### [Exercise directions]
Can you rewrite the transcribed text from all the entries below as a single numbered list, one line per item, skipping any blank lines and leaving the pictures out?

### [Dataset entries]
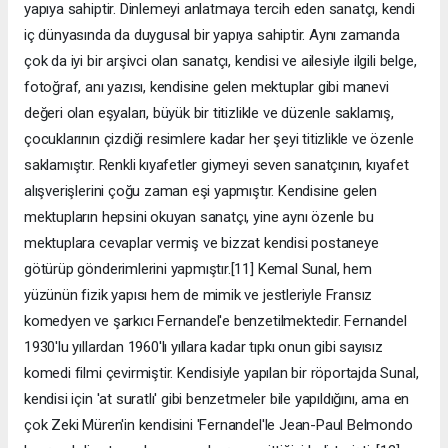
yapıya sahiptir. Dinlemeyi anlatmaya tercih eden sanatçı, kendi
iç dünyasında da duygusal bir yapıya sahiptir. Aynı zamanda
çok da iyi bir arşivci olan sanatçı, kendisi ve ailesiyle ilgili belge,
fotoğraf, anı yazısı, kendisine gelen mektuplar gibi manevi
değeri olan eşyaları, büyük bir titizlikle ve düzenle saklamış,
çocuklarının çizdiği resimlere kadar her şeyi titizlikle ve özenle
saklamıştır. Renkli kıyafetler giymeyi seven sanatçının, kıyafet
alışverişlerini çoğu zaman eşi yapmıştır. Kendisine gelen
mektupların hepsini okuyan sanatçı, yine aynı özenle bu
mektuplara cevaplar vermiş ve bizzat kendisi postaneye
götürüp gönderimlerini yapmıştır.[11] Kemal Sunal, hem
yüzünün fizik yapısı hem de mimik ve jestleriyle Fransız
komedyen ve şarkıcı Fernandel'e benzetilmektedir. Fernandel
1930'lu yıllardan 1960'lı yıllara kadar tıpkı onun gibi sayısız
komedi filmi çevirmiştir. Kendisiyle yapılan bir röportajda Sunal,
kendisi için 'at suratlı' gibi benzetmeler bile yapıldığını, ama en
çok Zeki Müren'in kendisini 'Fernandel'le Jean-Paul Belmondo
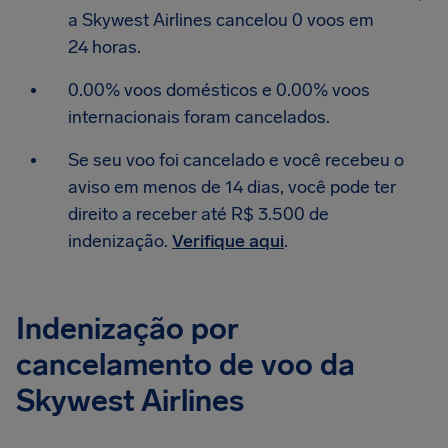
a Skywest Airlines cancelou 0 voos em
24 horas.
0.00% voos domésticos e 0.00% voos
internacionais foram cancelados.
Se seu voo foi cancelado e você recebeu o
aviso em menos de 14 dias, você pode ter
direito a receber até R$ 3.500 de
indenização.
Verifique aqui
.
Indenização por
cancelamento de voo da
Skywest Airlines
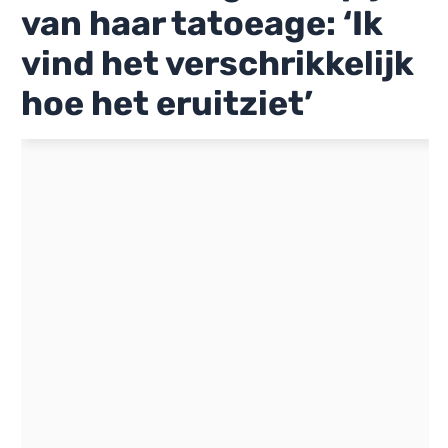
van haar tatoeage: ‘Ik
vind het verschrikkelijk
hoe het eruitziet’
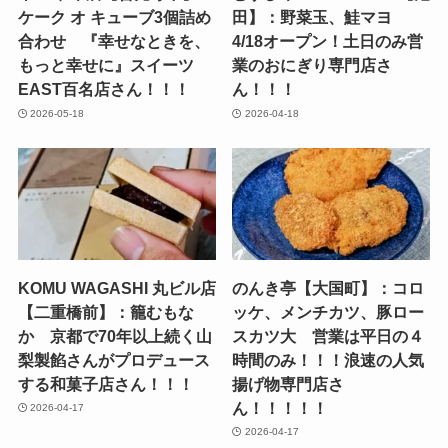
ケーク オ キューブ3個詰め
田】：野菜玉、鮭マヨ
合わせ 『幸せなときを、
4/18オープン！土日のみ営
もっと幸せに』スイーツ
業のおにぎり専門店さ
EAST百名店さん！！！
ん！！！
2026-05-18
2026-04-18
KOMU WAGASHI 丸ビル店
のんき亭【大国町】：コロ
【二重橋前】：籠むもな
ッケ、メンチカツ、豚ロー
か 京都で70年以上続く山
スカツ大 営業は平日の４
梨製餡さんがプロデュース
時間のみ！！！浪速の人気
する和菓子店さん！！！
揚げ物専門店さ
ん！！！！！
2026-04-17
2026-04-17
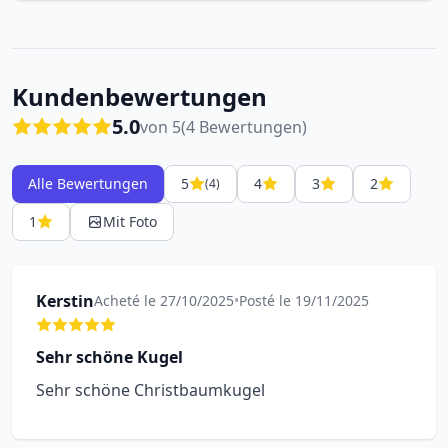
Kundenbewertungen
5.0
von 5
(4 Bewertungen)
Alle Bewertungen
5
4
3
2
(4)
1
Mit Foto
Kerstin
Acheté le 27/10/2025
•
Posté le 19/11/2025
Sehr schöne Kugel
Sehr schöne Christbaumkugel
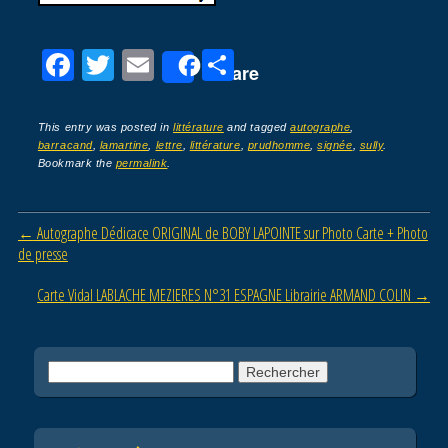
F
T
E
P
Share
a
wi
m
ar
c
tt
ail
ta
This entry was posted in
littérature
and tagged
autographe
,
barracand
,
lamartine
,
lettre
,
littérature
,
prudhomme
,
signée
,
sully
.
e
er
g
Bookmark the
permalink
.
b
er
o
Post navigation
←
Autographe Dédicace ORIGINAL de BOBY LAPOINTE sur Photo Carte + Photo
o
de presse
k
Carte Vidal LABLACHE MEZIERES N°31 ESPAGNE Librairie ARMAND COLIN
→
Rechercher :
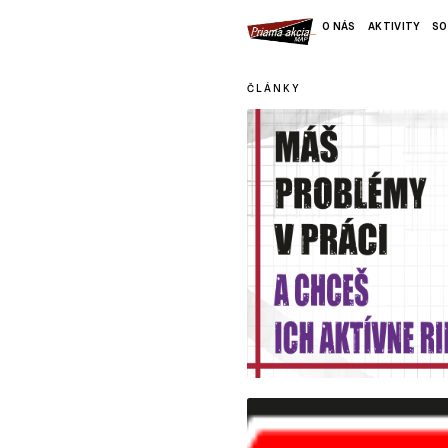
O NÁS
AKTIVITY
SO
ČLÁNKY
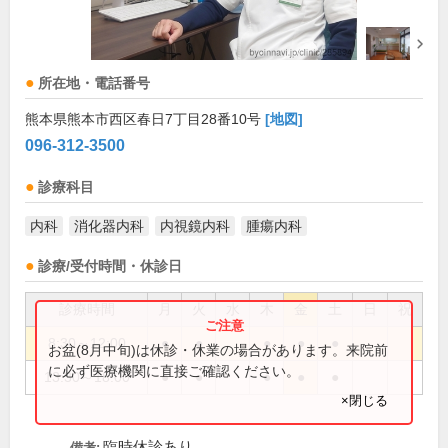
所在地・電話番号
熊本県熊本市西区春日7丁目28番10号
[地図]
096-312-3500
診療科目
内科
消化器内科
内視鏡内科
腫瘍内科
診療/受付時間・休診日
診療時間
月
火
水
木
金
土
日
祝
8:30～12:00
●
●
●
●
●
お盆(8月中旬)は休診・休業の場合があります。来院前
に必ず医療機関に直接ご確認ください。
13:30～18:00
●
●
●
●
●
×閉じる
臨時休診あり
備考:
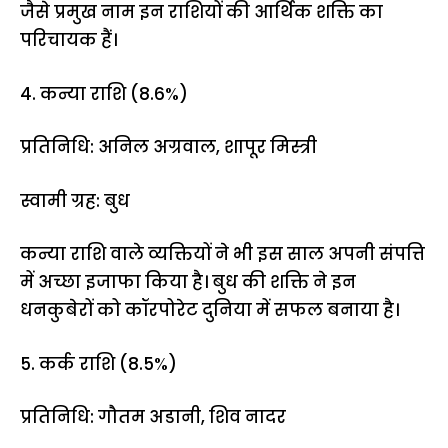
जैसे प्रमुख नाम इन राशियों की आर्थिक शक्ति का
परिचायक हैं।
4. कन्या राशि (8.6%)
प्रतिनिधि: अनिल अग्रवाल, शापूर मिस्त्री
स्वामी ग्रह: बुध
कन्या राशि वाले व्यक्तियों ने भी इस साल अपनी संपत्ति
में अच्छा इजाफा किया है। बुध की शक्ति ने इन
धनकुबेरों को कॉरपोरेट दुनिया में सफल बनाया है।
5. कर्क राशि (8.5%)
प्रतिनिधि: गौतम अडानी, शिव नादर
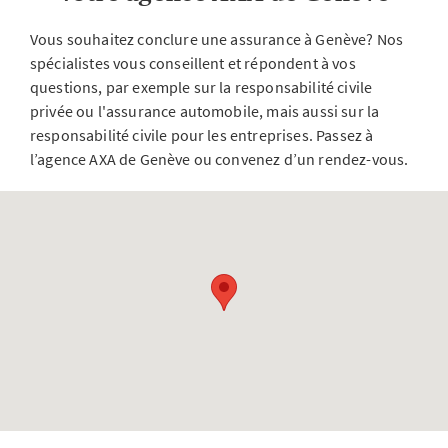
Vous souhaitez conclure une assurance à Genève? Nos
spécialistes vous conseillent et répondent à vos
questions, par exemple sur la responsabilité civile
privée ou l'assurance automobile, mais aussi sur la
responsabilité civile pour les entreprises. Passez à
l’agence AXA de Genève ou convenez d’un rendez-vous.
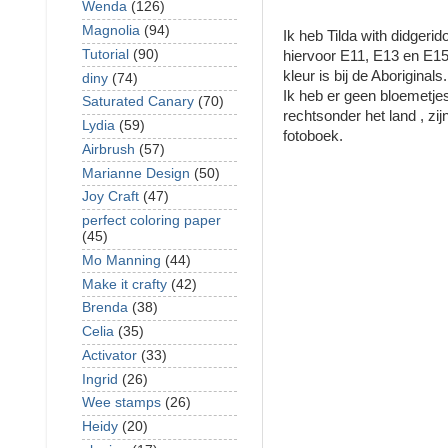
Wenda
(126)
Magnolia
(94)
Ik heb Tilda with didgerid
Tutorial
(90)
hiervoor E11, E13 en E15
kleur is bij de Aboriginals.
diny
(74)
Ik heb er geen bloemetje
Saturated Canary
(70)
rechtsonder het land , zij
Lydia
(59)
fotoboek.
Airbrush
(57)
Marianne Design
(50)
Joy Craft
(47)
perfect coloring paper
(45)
Mo Manning
(44)
Make it crafty
(42)
Brenda
(38)
Celia
(35)
Activator
(33)
Ingrid
(26)
Wee stamps
(26)
Heidy
(20)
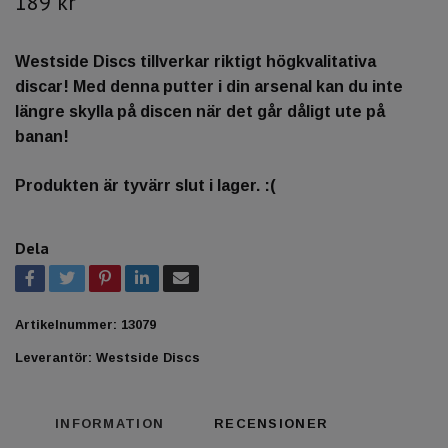
189 kr
Westside Discs tillverkar riktigt högkvalitativa
discar! Med denna putter i din arsenal kan du inte
längre skylla på discen när det går dåligt ute på
banan!
Produkten är tyvärr slut i lager. :(
Dela
Artikelnummer:
13079
Leverantör:
Westside Discs
INFORMATION
RECENSIONER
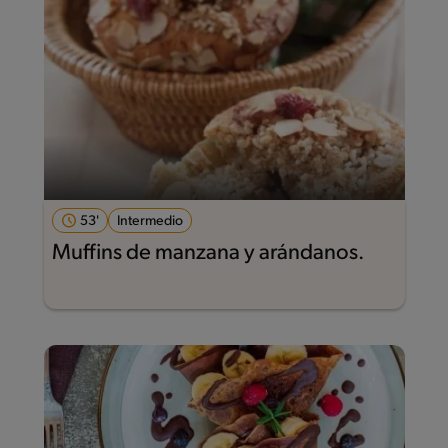
53'
Intermedio
Muffins de manzana y arándanos.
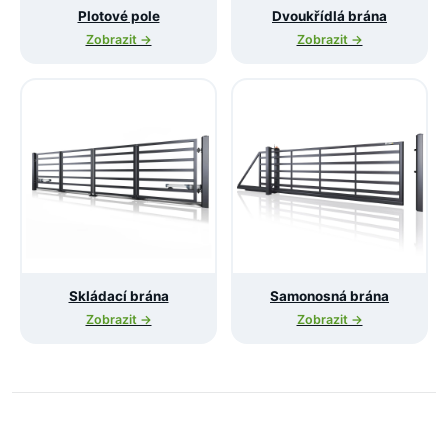
Plotové pole
Dvoukřídlá brána
Zobrazit →
Zobrazit →
Skládací brána
Samonosná brána
Zobrazit →
Zobrazit →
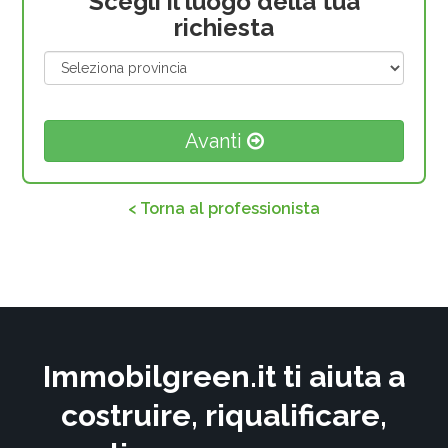
Scegli il luogo della tua
richiesta
Avanti
< Torna al professionista
Immobilgreen.it ti aiuta a
costruire, riqualificare,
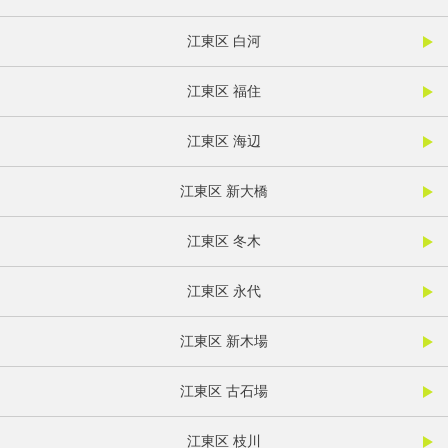
江東区 白河
江東区 福住
江東区 海辺
江東区 新大橋
江東区 冬木
江東区 永代
江東区 新木場
江東区 古石場
江東区 枝川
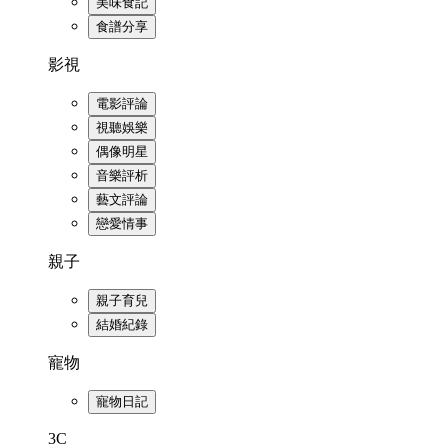
美味食記
食譜分享
影視
電影評論
視聽娛樂
偶像明星
音樂評析
藝文評論
戀愛情事
親子
親子育兒
結婚紀錄
寵物
寵物日記
3C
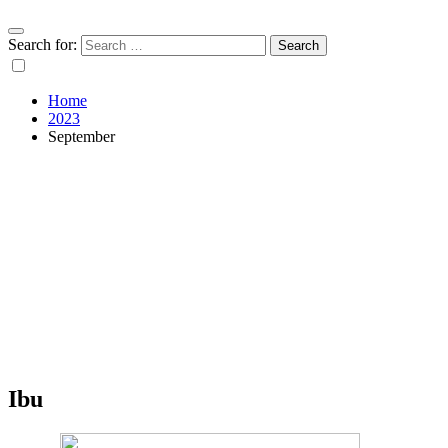
Search for:
Home
2023
September
Ibu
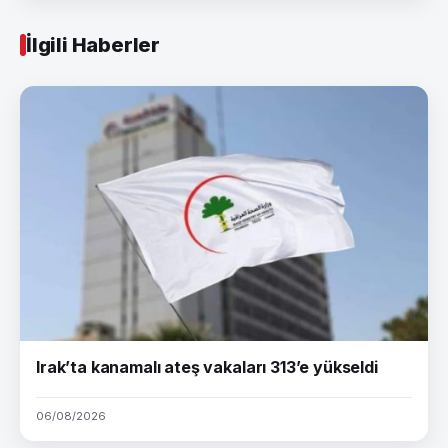
İlgili Haberler
Irak’ta kanamalı ateş vakaları 313’e yükseldi
06/08/2026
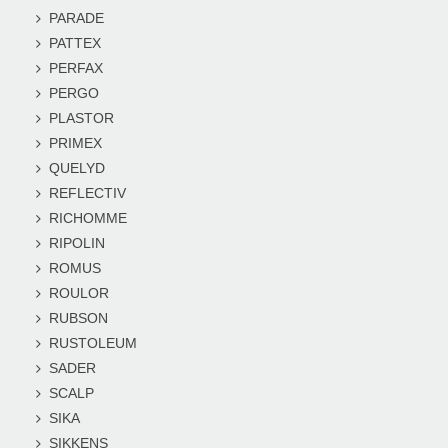
PARADE
PATTEX
PERFAX
PERGO
PLASTOR
PRIMEX
QUELYD
REFLECTIV
RICHOMME
RIPOLIN
ROMUS
ROULOR
RUBSON
RUSTOLEUM
SADER
SCALP
SIKA
SIKKENS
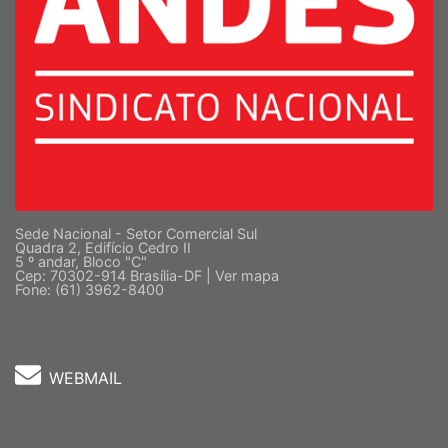
Sede Nacional - Setor Comercial Sul
Quadra 2, Edifício Cedro II
5 º andar, Bloco "C"
Cep: 70302-914 Brasília-DF |
Ver mapa
Fone: (61) 3962-8400
WEBMAIL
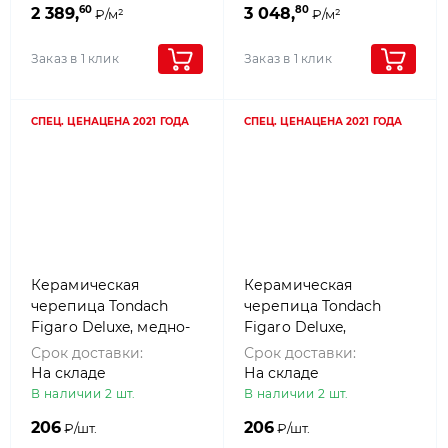
60
80
2 389,
3 048,
₽/м²
₽/м²
Заказ в 1 клик
Заказ в 1 клик
СПЕЦ. ЦЕНА
ЦЕНА 2021 ГОДА
СПЕЦ. ЦЕНА
ЦЕНА 2021 ГОДА
Керамическая
Керамическая
черепица Tondach
черепица Tondach
Figaro Deluxe, медно-
Figaro Deluxe,
коричневый (copper)
Натуральный красный
Срок доставки:
Срок доставки:
На складе
На складе
В наличии 2 шт.
В наличии 2 шт.
206
206
₽/шт.
₽/шт.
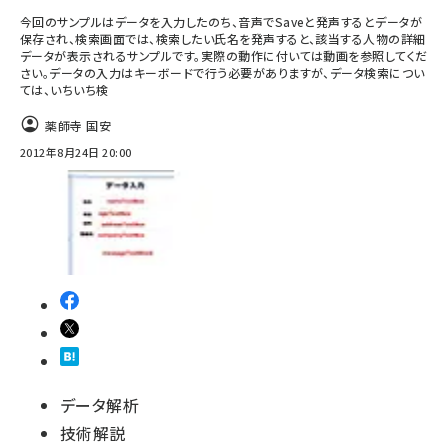
今回のサンプルはデータを入力したのち、音声でSaveと発声するとデータが
保存され、検索画面では、検索したい氏名を発声すると、該当する人物の詳細
データが表示されるサンプルです。実際の動作に付いては動画を参照してくだ
さい。データの入力はキーボードで行う必要がありますが、データ検索につい
ては、いちいち検
薬師寺 国安
2012年8月24日 20:00
データ解析
技術解説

### [Completed exercise]
1. yapıya sahiptir. Dinlemeyi anlatmaya tercih eden sanatçı, kendi
2. iç dünyasında da duygusal bir yapıya sahiptir. Aynı zamanda
3. çok da iyi bir arşivci olan sanatçı, kendisi ve ailesiyle ilgili belge,
4. fotoğraf, anı yazısı, kendisine gelen mektuplar gibi manevi
5. değeri olan eşyaları, büyük bir titizlikle ve düzenle saklamış,
6. çocuklarının çizdiği resimlere kadar her şeyi titizlikle ve özenle
7. saklamıştır. Renkli kıyafetler giymeyi seven sanatçının, kıyafet
8. alışverişlerini çoğu zaman eşi yapmıştır. Kendisine gelen
9. mektupların hepsini okuyan sanatçı, yine aynı özenle bu
10. mektuplara cevaplar vermiş ve bizzat kendisi postaneye
11. götürüp gönderimlerini yapmıştır.[11] Kemal Sunal, hem
12. yüzünün fizik yapısı hem de mimik ve jestleriyle Fransız
13. komedyen ve şarkıcı Fernandel'e benzetilmektedir. Fernandel
14. 1930'lu yıllardan 1960'lı yıllara kadar tıpkı onun gibi sayısız
15. komedi filmi çevirmiştir. Kendisiyle yapılan bir röportajda Sunal,
16. kendisi için 'at suratlı' gibi benzetmeler bile yapıldığını, ama en
17. çok Zeki Müren'in kendisini 'Fernandel'le Jean-Paul Belmondo
18. a Skywest Airlines cancelou 0 voos em
19. 24 horas.
20. 0.00% voos domésticos e 0.00% voos
21. internacionais foram cancelados.
22. Se seu voo foi cancelado e você recebeu o
23. aviso em menos de 14 dias, você pode ter
24. direito a receber até R$ 3.500 de
25. indenização.
26. Verifique aqui
27. .
28. Indenização por
29. cancelamento de voo da
30. Skywest Airlines
31. van haar tatoeage: ‘Ik
32. vind het verschrikkelijk
33. hoe het eruitziet’
34. ケーク オ キューブ3個詰め
35. 田】：野菜玉、鮭マヨ
36. 合わせ 『幸せなときを、
37. 4/18オープン！土日のみ営
38. もっと幸せに』スイーツ
39. 業のおにぎり専門店さ
40. EAST百名店さん！！！
41. ん！！！
42. 2026-05-18
43. 2026-04-18
44. KOMU WAGASHI 丸ビル店
45. のんき亭【大国町】：コロ
46. 【二重橋前】：籠むもな
47. ッケ、メンチカツ、豚ロー
48. か 京都で70年以上続く山
49. スカツ大 営業は平日の４
50. 梨製餡さんがプロデュース
51. 時間のみ！！！浪速の人気
52. する和菓子店さん！！！
53. 揚げ物専門店さ
54. ん！！！！！
55. 2026-04-17
56. 2026-04-17
57. Kundenbewertungen
58. 5.0
59. von 5
60. (4 Bewertungen)
61. Alle Bewertungen
62. 5
63. 4
64. 3
65. 2
66. (4)
67. 1
68. Mit Foto
69. Kerstin
70. Acheté le 27/10/2025
71. •
72. Posté le 19/11/2025
73. Sehr schöne Kugel
74. Sehr schöne Christbaumkugel
75. F
76. T
77. E
78. P
79. Share
80. a
81. wi
82. m
83. ar
84. c
85. tt
86. ail
87. ta
88. This entry was posted in
89. littérature
90. and tagged
91. autographe
92. ,
93. barracand
94. ,
95. lamartine
96. ,
97. lettre
98. ,
99. littérature
100. ,
101. prudhomme
102. ,
103. signée
104. ,
105. sully
106. .
107. e
108. er
109. g
110. Bookmark the
111. permalink
112. .
113. b
114. er
115. o
116. Post navigation
117. ←
118. Autographe Dédicace ORIGINAL de BOBY LAPOINTE sur Photo Carte + Photo
119. o
120. de presse
121. k
122. Carte Vidal LABLACHE MEZIERES N°31 ESPAGNE Librairie ARMAND COLIN
123. →
124. Rechercher :
125. O NÁS
126. AKTIVITY
127. SO
128. ČLÁNKY
129. 所在地・電話番号
130. 熊本県熊本市西区春日7丁目28番10号
131. [地図]
132. 096-312-3500
133. 診療科目
134. 内科
135. 消化器内科
136. 内視鏡内科
137. 腫瘍内科
138. 診療/受付時間・休診日
139. 診療時間
140. 月
141. 火
142. 水
143. 木
144. 金
145. 土
146. 日
147. 祝
148. 8:30～12:00
149. ●
150. ●
151. ●
152. ●
153. ●
154. お盆(8月中旬)は休診・休業の場合があります。来院前
155. に必ず医療機関に直接ご確認ください。
156. 13:30～18:00
157. ●
158. ●
159. ●
160. ●
161. ●
162. ×閉じる
163. 臨時休診あり
164. 備考:
165. जैसे प्रमुख नाम इन राशियों की आर्थिक शक्ति का
166. परिचायक हैं।
167. 4. कन्या राशि (8.6%)
168. प्रतिनिधि: अनिल अग्रवाल, शापूर मिस्त्री
169. स्वामी ग्रह: बुध
170. कन्या राशि वाले व्यक्तियों ने भी इस साल अपनी संपत्ति
171. में अच्छा इजाफा किया है। बुध की शक्ति ने इन
172. धनकुबेरों को कॉरपोरेट दुनिया में सफल बनाया है।
173. 5. कर्क राशि (8.5%)
174. प्रतिनिधि: गौतम अडानी, शिव नादर
175. Vous souhaitez conclure une assurance à Genève? Nos
176. spécialistes vous conseillent et répondent à vos
177. questions, par exemple sur la responsabilité civile
178. privée ou l'assurance automobile, mais aussi sur la
179. responsabilité civile pour les entreprises. Passez à
180. l’agence AXA de Genève ou convenez d’un rendez-vous.
181. Wenda
182. (126)
183. Magnolia
184. (94)
185. Ik heb Tilda with didgerid
186. Tutorial
187. (90)
188. hiervoor E11, E13 en E15
189. kleur is bij de Aboriginals.
190. diny
191. (74)
192. Ik heb er geen bloemetje
193. Saturated Canary
194. (70)
195. rechtsonder het land , zij
196. Lydia
197. (59)
198. fotoboek.
199. Airbrush
200. (57)
201. Marianne Design
202. (50)
203. Joy Craft
204. (47)
205. perfect coloring paper
206. (45)
207. Mo Manning
208. (44)
209. Make it crafty
210. (42)
211. Brenda
212. (38)
213. Celia
214. (35)
215. Activator
216. (33)
217. Ingrid
218. (26)
219. Wee stamps
220. (26)
221. Heidy
222. (20)
223. 189 kr
224. Westside Discs tillverkar riktigt högkvalitativa
225. discar! Med denna putter i din arsenal kan du inte
226. längre skylla på discen när det går dåligt ute på
227. banan!
228. Produkten är tyvärr slut i lager. :(
229. Dela
230. Artikelnummer:
231. 13079
232. Leverantör:
233. Westside Discs
234. INFORMATION
235. RECENSIONER
236. 53'
237. Intermedio
238. Muffins de manzana y arándanos.
239. Plotové pole
240. Dvoukřídlá brána
241. Zobrazit →
242. Zobrazit →
243. Skládací brána
244. Samonosná brána
245. Zobrazit →
246. Zobrazit →
247. Scegli il luogo della tua
248. richiesta
249. Avanti
250. < Torna al professionista
251. Immobilgreen.it ti aiuta a
252. costruire, riqualificare,
253. 江東区 白河
254. 江東区 福住
255. 江東区 海辺
256. 江東区 新大橋
257. 江東区 冬木
258. 江東区 永代
259. 江東区 新木場
260. 江東区 古石場
261. 江東区 枝川
262. 美味食記
263. 食譜分享
264. 影視
265. 電影評論
266. 視聽娛樂
267. 偶像明星
268. 音樂評析
269. 藝文評論
270. 戀愛情事
271. 親子
272. 親子育兒
273. 結婚紀錄
274. 寵物
275. 寵物日記
276. 3C
277. Search for:
278. Home
279. 2023
280. September
281. Ibu
282. İlgili Haberler
283. Irak’ta kanamalı ateş vakaları 313’e yükseldi
284. 06/08/2026
285. PARADE
286. PATTEX
287. PERFAX
288. PERGO
289. PLASTOR
290. PRIMEX
291. QUELYD
292. REFLECTIV
293. RICHOMME
294. RIPOLIN
295. ROMUS
296. ROULOR
297. RUBSON
298. RUSTOLEUM
299. SADER
300. SCALP
301. SIKA
302. SIKKENS
303. Sede Nacional - Setor Comercial Sul
304. Quadra 2, Edifício Cedro II
305. 5 º andar, Bloco "C"
306. Cep: 70302-914 Brasília-DF |
307. Ver mapa
308. Fone: (61) 3962-8400
309. WEBMAIL
310. 60
311. 80
312. 2 389,
313. 3 048,
314. ₽/м²
315. ₽/м²
316. Заказ в 1 клик
317. Заказ в 1 клик
318. СПЕЦ. ЦЕНА
319. ЦЕНА 2021 ГОДА
320. СПЕЦ. ЦЕНА
321. ЦЕНА 2021 ГОДА
322. Керамическая
323. Керамическая
324. черепица Tondach
325. черепица Tondach
326. Figaro Deluxe, медно-
327. Figaro Deluxe,
328. коричневый (copper)
329. Натуральный красный
330. Срок доставки:
331. Срок доставки:
332. На складе
333. На складе
334. В наличии 2 шт.
335. В наличии 2 шт.
336. 206
337. 206
338. ₽/шт.
339. ₽/шт.
340. 今回のサンプルはデータを入力したのち、音声でSaveと発声するとデータが
341. 保存され、検索画面では、検索したい氏名を発声すると、該当する人物の詳細
342. データが表示されるサンプルです。実際の動作に付いては動画を参照してくだ
343. さい。データの入力はキーボードで行う必要がありますが、データ検索につい
344. ては、いちいち検
345. 薬師寺 国安
346. 2012年8月24日 20:00
347. データ解析
348. 技術解説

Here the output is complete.